Require SSE-S3 Encryption

Amazon S3 supports both server-side encryption (with 3 key management options: SSE-KMS, SSE-C, SSE-S3) and client-side encryption for data uploads. Amazon S3 provides flexible security features to prevent unauthorized users from accessing your data. You can connect to S3 resources from Amazon Virtual Private Cloud (Amazon VPC) using the VPC endpoint

SSE

In this section, we create S3 Bucket Policy to require encryption of data at rest.

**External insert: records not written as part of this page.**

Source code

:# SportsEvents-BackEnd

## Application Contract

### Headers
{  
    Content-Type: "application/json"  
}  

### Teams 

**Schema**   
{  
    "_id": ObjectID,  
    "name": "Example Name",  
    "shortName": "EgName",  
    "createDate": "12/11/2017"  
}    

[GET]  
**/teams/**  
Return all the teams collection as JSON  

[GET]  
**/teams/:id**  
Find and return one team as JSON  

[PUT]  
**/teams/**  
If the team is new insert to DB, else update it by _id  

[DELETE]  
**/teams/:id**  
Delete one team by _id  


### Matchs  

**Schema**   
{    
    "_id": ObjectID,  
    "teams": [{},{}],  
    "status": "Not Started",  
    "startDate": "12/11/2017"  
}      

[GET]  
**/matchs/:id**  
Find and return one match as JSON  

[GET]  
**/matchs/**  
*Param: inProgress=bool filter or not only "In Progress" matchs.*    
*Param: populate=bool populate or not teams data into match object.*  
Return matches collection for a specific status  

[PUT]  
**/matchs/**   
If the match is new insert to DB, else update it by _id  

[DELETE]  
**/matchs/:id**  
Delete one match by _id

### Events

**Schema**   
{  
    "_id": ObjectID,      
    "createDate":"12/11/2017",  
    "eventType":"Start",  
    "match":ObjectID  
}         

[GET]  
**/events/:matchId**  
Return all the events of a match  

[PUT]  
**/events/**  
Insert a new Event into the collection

  1. Similar to the previous lab, we access AWS Management Console

    • Find S3
    • Select S3

SSE

  1. In the S3 interface

    • Select Buckets
    • Select sid-security-xxxxxxx bucket

SSE

  1. In the sid-security-xxxxxxx bucket interface

    • Select Permission

    • In Bucket policy, select Edit

SSE

  1. Copy bucket policy to Bucket Policy Editor
{
    "Statement": [
        {
            "Effect": "Deny",
            "Principal": "*",
            "Action": "s3:PutObject",
            "Resource": "arn:aws:s3:::BUCKET_NAME/*",
            "Condition": {
                "StringNotEquals": {
                    "s3:x-amz-server-side-encryption": "AES256"
                }
            }
        }
    ]
}

SSE

  1. Replace BUCKET_NAME with the bucket name you copied into your text editor and click Save changes.

SSE

  1. Return to the SSH interface. Run command
cd ~
echo "123456789abcdefg" > textfile

SSE

  1. Execute the command put an object into the bucket
aws s3api put-object --key text01 --body textfile --profile user1 --bucket ${bucket}

The request will fail because the object is not encrypted.

SSE

  1. Continue running put object using SSE-S3 encoding
aws s3api put-object --key text01 --body textfile --server-side-encryption AES256 --profile user1 --bucket ${bucket}

The command was successful because the PUT used SSE-S3.